“Like me,” I say, before I can stop myself.
He looks at me then, really looks, his expression tightening just slightly.
“Yeah,” he says quietly. “Like you.”
The words sit heavier than they should.
I swallow against it, forcing my focus back to the ground.
“These lines are fresh enough,” I say, shifting my stance. “Not recent, but not gone either.”
“They cycle through,” he adds. “Wind erases it, they run it again.”
“So it’s active,” I say.
“Very.”
The realization settles into something sharper, something that cuts through the exhaustion and pain and everything else weighing me down.

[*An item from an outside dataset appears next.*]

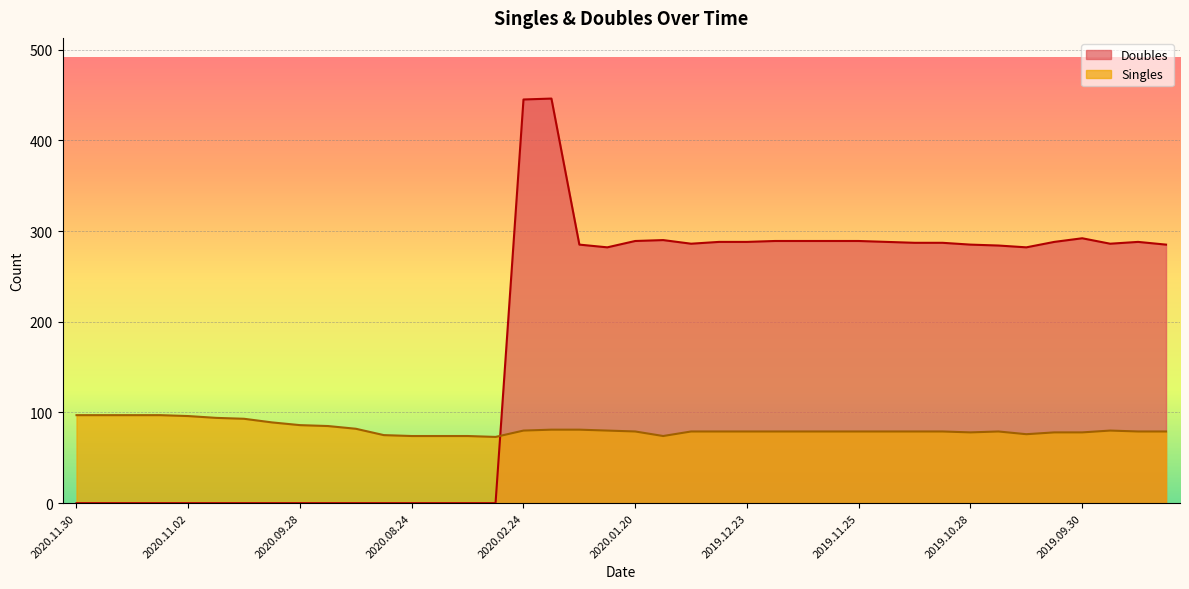

Is the value of Doubles at 2020.01.06 greater than the value of Singles at 2019.12.16?

Yes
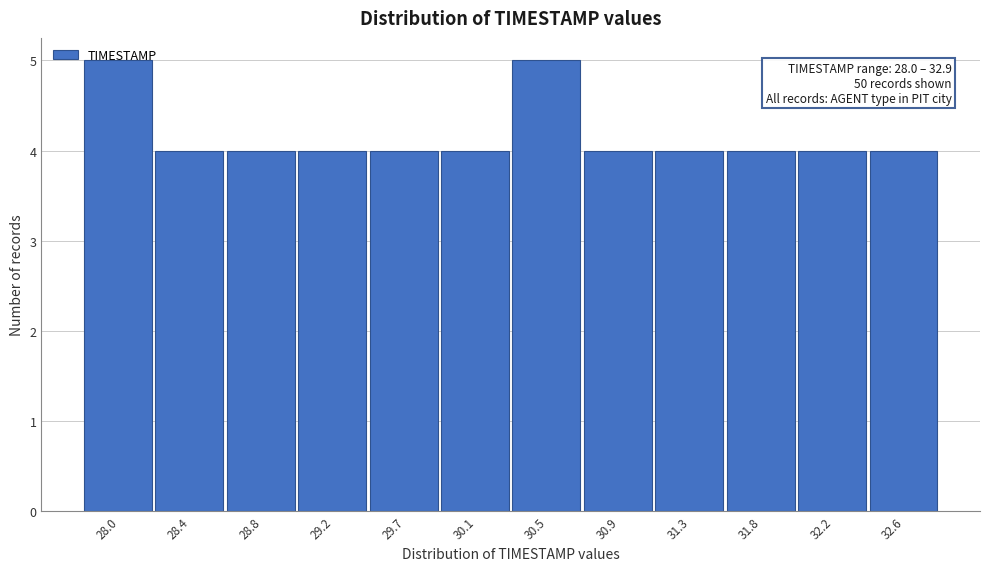

What position from the right is 30.9?

5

“They’re still doing it,” I say, my voice tightening. “Even after?—”
“Even after Tury,” he finishes.
I nod once.
“He didn’t just stumble into something,” I say. “He interrupted it.”
“And they made sure he didn’t do it again,” Hrask replies.
I turn slightly, looking out along the path the lines carve through the desert, following it as far as the distortion will let me.
“This goes back to the border,” I say.
“Yeah,” he agrees. “Or close enough to it.”
I exhale slowly, the air catching in my chest before I force it out.
“We’re not done,” I say.
He doesn’t respond right away, and I glance at him, expecting hesitation, expecting that same resistance from before.
Instead—
He nods.
“Yeah,” he says simply. “I know.”
I blink at him.
“That’s it?” I ask. “No argument, no ‘we need a plan,’ no lecture about consequences?”
He huffs a breath, something almost like a laugh slipping through.
“You want me to fight you on it again?” he asks.
“Kind of,” I admit. “At least then it’d feel normal.”
“Yeah,” he mutters. “Well, normal didn’t work out so great last time.”